Mahalanobis distance metric As proposed in the initial project proposal, this was the main technique that we would like to use. To apply the Mahalanobis distance we used two techniques.
- The first technique involved calculating the Mahalanobis distance between each of the dimensions of the test feature vector and that particular dimension for entire training dataset. Once this was done, the test feature vectors were sorted on the basis of how many of their dimensions had the lowest distance from the training dataset. Although the idea seemed good, it didn't perform too well and would return many false positives.

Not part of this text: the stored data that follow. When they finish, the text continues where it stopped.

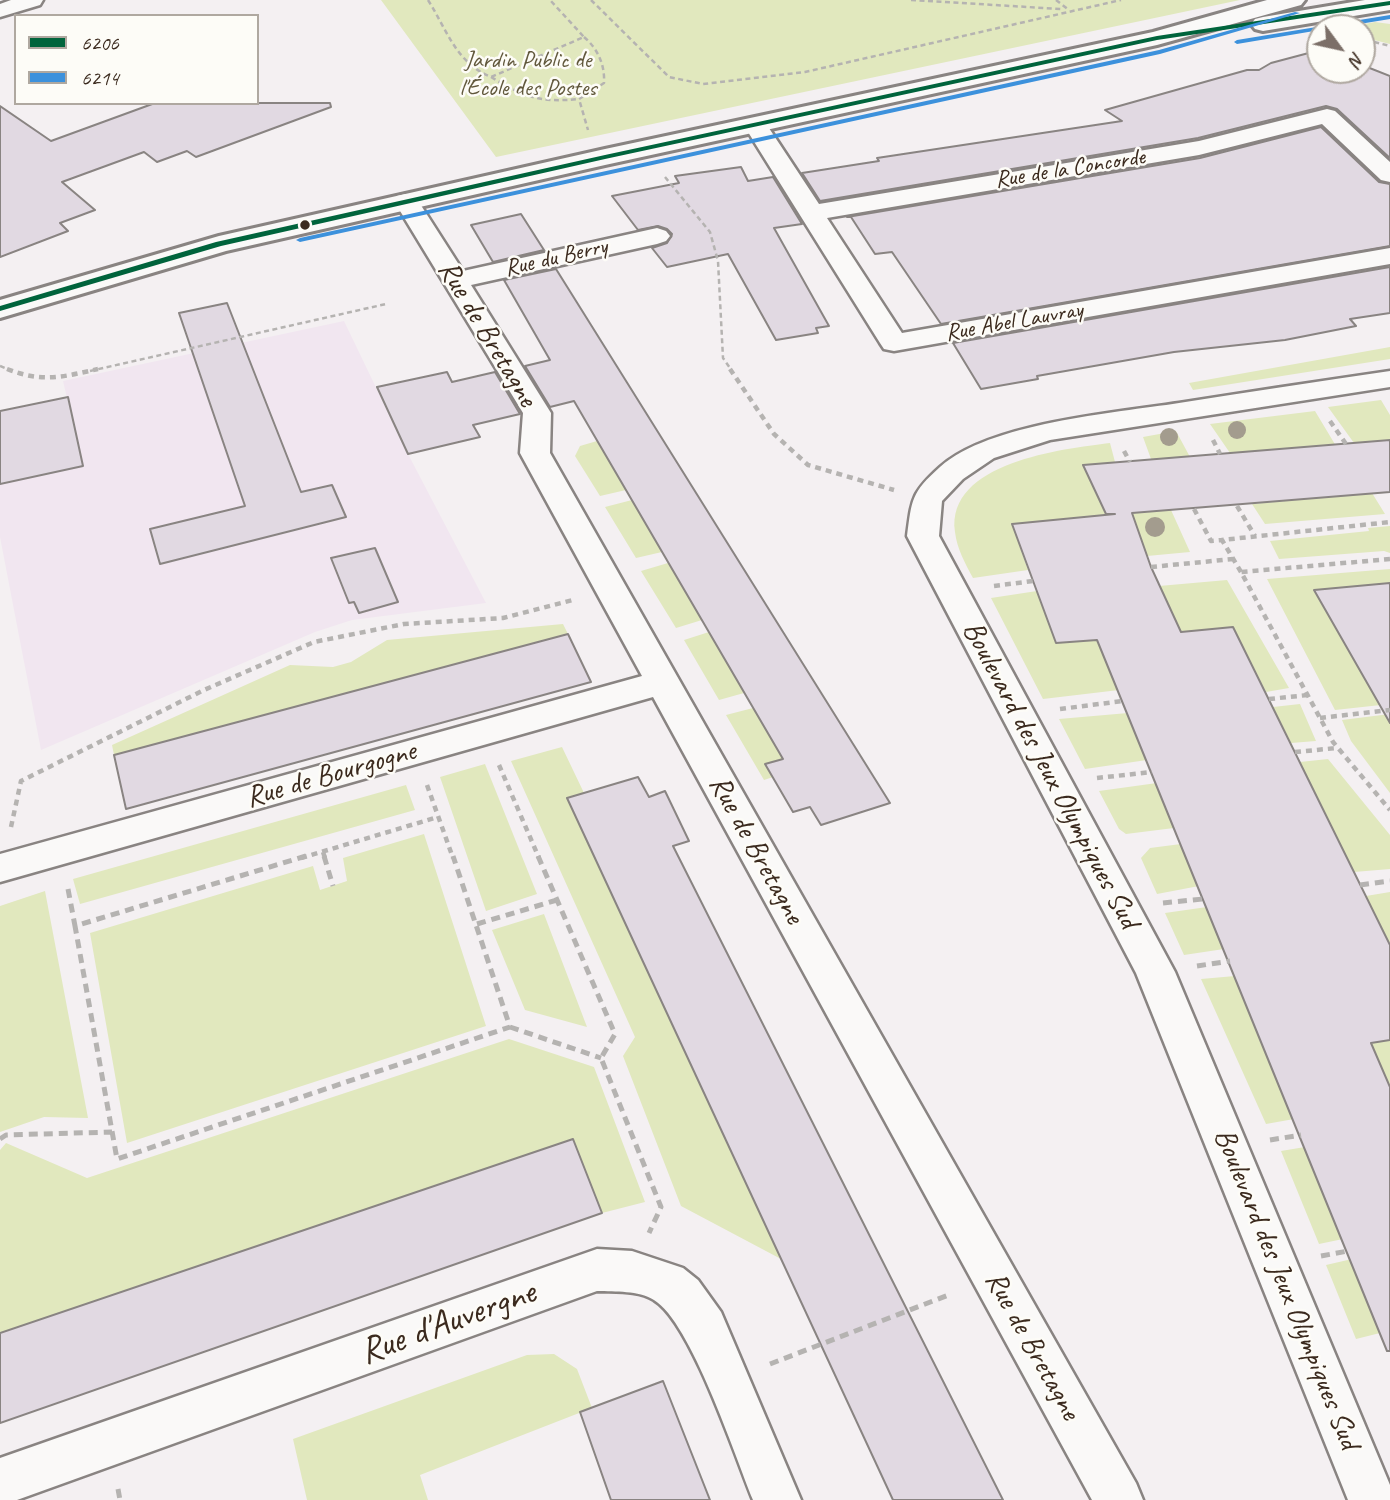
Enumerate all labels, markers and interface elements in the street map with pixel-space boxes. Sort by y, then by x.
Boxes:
legend [14,14,259,105]
north arrow [1306,14,1376,84]
text: 6206 [81,30,119,56]
park label: Jardin Public de l'École des Postes [460,47,596,103]
text: N [1344,48,1370,71]
text: 6214 [81,65,119,91]
street label: Rue de la Concorde [993,143,1147,195]
unlabelled marker [298,218,312,232]
street label: Rue du Berry [502,232,610,284]
street label: Rue de Bretagne [429,254,545,414]
street label: Rue Abel Lauvray [943,296,1085,348]
street label: Boulevard des Jeux Olympiques Sud [954,615,1146,935]
street label: Rue de Bourgogne [242,734,420,816]
street label: Rue de Bretagne [700,769,812,931]
street label: Boulevard des Jeux Olympiques Sud [1205,1124,1367,1454]
street label: Rue de Bretagne [976,1265,1088,1427]
street label: Rue d'Auvergne [354,1271,542,1375]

- The second technique involved taking the mean of the Mahalanobis distances for each feature vector. We then set a threshold to see how many such vectors had a distance of less than 0.6. This technique proved to be much better than the first technique and gave fewer false positives.

Section 2: Pending Work

The most important part of the project is to be able to combine the benefits of both the histogram and Mahalanobis distance approaches so as to get the best performance. We have not been able to track the object completely yet so as to draw a bounding box around it. But once we are able to reduce the number of false positives using the histogram and Mahalanobis distance, we feel that recognizing the object would not be very hard. We had mentioned in the initial proposal that we would like to perform some basic tracking by the milestone and we are behind on that. Thus time permitting we will try to finetune the tracking algorithm we are going to use.